**Requisitos da tarefa:**
#1 Segundo o relato, em que data morreu o Capitão Dinis Corte-Real?
#2 Reproduza do relato o trecho que vai de "Já passáramos por" até "aquartelamento do rio.".
#3 Prossiga o relato a partir da última frase apresentada.

16 de janeiro de 2016

Post Nº 60 - Textos de Veríssimo (11)

Veríssimo Luz Ferreira
Fur. Mil. da CCAÇ 1422 - Pelundo














OS MELHORES 40 MESES DA MINHA VIDA

(continuação)
E VAI DAÍ:
A 12 de Junho de 1966 aconteceu o impensável, embora a morte nos tivesse já levado em 17 de Maio último um camarada FURRIEL MILICIANO e também com a traição duma mina. Digo impensável, por ter sido ali naquele sítio. A vítima desta vez foi o nosso Capitão Dinis Corte-Real, Comandante da Companhia. E eu estava lá... e eu vi como foi. O seu jeep e o meu unimog cruzar-se-iam dentro de segundos. Tudo fora preparado, disso continuo convencido, para ser detonada à distância e só mesmo quando da sua passagem, o que até nem era habitual. Deslocava-se portanto, nesse dia e àquela hora, a título excepcional e apenas meia-dúzia, disso sabiam.

Já passáramos por ali mais de vinte vezes, a estrada fora picada aquando da primeira passagem e depois, de cinco em cinco minutos, voltávamos a fazer o mesmo trajecto com ida e volta, ora levando a água trazida de Farim, ora regressando para nova recolha e a área circundante tinha vasta visibilidade e estava capinada e para além disso tínhamos patrulhas a pé e em constante movimento de vai-vem, vigiando os três Kms que separavam o aquartelamento do rio.

Não faltou ou faltava portanto a segurança e para mim tratou-se dum atentado traiçoeiro, bem organizado e conseguido pelo inimigo. Perdi ali uma grande amizade e mais um dos INESQUECÍVEIS. Chegado ao aquartelamento foi-me dada a ordem para ir emboscar num local onde só deveriam ir tropas, com um efectivo mínimo humano, equivalente ao d'uma Companhia (O Sr. Cmdt. do Batalhão o dissera) e não apenas com nove homens tantos quantos constituíamos a Secção de Morteiros. Revoltei-me inicialmente, dados os riscos e o possível desastre, mas acatei e cumpri, como não podia deixar de ser, não sem que antes recordasse a determinação superior de que "ali não menos de150 homens a emboscar".

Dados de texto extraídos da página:

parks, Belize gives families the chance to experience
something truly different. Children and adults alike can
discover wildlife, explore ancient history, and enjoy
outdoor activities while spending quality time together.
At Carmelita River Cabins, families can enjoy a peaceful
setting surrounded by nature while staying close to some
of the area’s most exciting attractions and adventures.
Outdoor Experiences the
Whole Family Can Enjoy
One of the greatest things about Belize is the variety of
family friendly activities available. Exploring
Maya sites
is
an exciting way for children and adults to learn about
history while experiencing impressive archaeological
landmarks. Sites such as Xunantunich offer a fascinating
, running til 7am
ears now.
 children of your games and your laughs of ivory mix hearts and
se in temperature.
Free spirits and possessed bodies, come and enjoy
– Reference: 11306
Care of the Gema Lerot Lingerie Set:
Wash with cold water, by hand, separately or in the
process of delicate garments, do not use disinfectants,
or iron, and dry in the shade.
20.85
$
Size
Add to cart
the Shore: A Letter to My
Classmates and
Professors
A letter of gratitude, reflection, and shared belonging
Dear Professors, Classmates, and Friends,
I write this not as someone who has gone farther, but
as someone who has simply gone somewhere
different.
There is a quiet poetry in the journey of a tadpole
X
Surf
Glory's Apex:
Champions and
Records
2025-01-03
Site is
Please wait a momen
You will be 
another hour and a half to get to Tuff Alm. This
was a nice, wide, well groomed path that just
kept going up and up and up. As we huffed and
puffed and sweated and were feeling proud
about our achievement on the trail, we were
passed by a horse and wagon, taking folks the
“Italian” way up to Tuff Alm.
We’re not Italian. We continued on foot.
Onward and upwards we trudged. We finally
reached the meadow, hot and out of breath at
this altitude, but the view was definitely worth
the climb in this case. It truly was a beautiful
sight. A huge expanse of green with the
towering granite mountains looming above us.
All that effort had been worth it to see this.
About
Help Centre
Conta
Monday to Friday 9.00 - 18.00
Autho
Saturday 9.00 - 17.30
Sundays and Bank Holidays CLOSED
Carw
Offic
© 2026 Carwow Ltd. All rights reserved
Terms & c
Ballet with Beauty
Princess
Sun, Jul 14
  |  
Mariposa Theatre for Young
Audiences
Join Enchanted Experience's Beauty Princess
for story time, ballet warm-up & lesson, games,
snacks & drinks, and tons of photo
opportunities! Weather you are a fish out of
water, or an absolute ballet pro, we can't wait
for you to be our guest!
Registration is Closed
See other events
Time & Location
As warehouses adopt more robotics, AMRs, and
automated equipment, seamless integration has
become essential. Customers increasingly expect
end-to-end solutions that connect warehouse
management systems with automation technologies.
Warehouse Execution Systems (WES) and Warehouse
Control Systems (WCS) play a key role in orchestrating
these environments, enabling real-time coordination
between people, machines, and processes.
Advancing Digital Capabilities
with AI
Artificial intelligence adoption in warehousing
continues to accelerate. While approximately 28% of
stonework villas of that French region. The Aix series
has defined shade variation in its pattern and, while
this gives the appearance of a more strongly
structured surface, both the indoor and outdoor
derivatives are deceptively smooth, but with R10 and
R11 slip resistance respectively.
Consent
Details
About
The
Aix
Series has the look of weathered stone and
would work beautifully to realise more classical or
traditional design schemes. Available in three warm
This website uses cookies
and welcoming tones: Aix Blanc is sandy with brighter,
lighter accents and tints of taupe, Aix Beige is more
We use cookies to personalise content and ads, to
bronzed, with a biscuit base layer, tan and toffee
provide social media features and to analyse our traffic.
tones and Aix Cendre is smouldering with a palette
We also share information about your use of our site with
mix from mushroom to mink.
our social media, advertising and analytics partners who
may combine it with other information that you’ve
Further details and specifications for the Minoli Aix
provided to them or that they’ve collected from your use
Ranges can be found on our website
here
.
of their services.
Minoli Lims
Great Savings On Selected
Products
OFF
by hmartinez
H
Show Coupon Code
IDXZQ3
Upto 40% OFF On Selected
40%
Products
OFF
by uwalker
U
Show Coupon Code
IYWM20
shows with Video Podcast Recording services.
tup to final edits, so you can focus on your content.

**Respostas do exercício:**
#1 A 12 de Junho de 1966.

#2
Já passáramos por ali mais de vinte vezes, a estrada fora picada aquando da primeira passagem e depois, de cinco em cinco minutos, voltávamos a fazer o mesmo trajecto com ida e volta, ora levando a água trazida de Farim, ora regressando para nova recolha e a área circundante tinha vasta visibilidade e estava capinada e para além disso tínhamos patrulhas a pé e em constante movimento de vai-vem, vigiando os três Kms que separavam o aquartelamento do rio.

#3
A progressão enviesada através da mata fi-la, após preparada com redobrados cuidados. Chegados ao local, dispus as tropas em presença, ao longo de mais ou menos 50 metros e ladeando o objectivo, que ficava perpendicular à estrada. Talvez uma hora depois, o "vigia" mais afastado, veio rastejando até mim e segreda-me: "É pá, vejo umas "sombras" e não são tão poucos como isso". Desloquei-me lá e apesar da copiosa chuva, do nevoeiro e da mata cerrada, confirmei que na verdade, haviam movimentações ali a 100 metros e que apesar da forma cuidadosa, iriam cair na boca do lobo. Alterei de imediato o dispositivo antes montado, de forma a constituir nova zona de morte para quem lá vinha (o inimigo decerto, ou muito provavelmente).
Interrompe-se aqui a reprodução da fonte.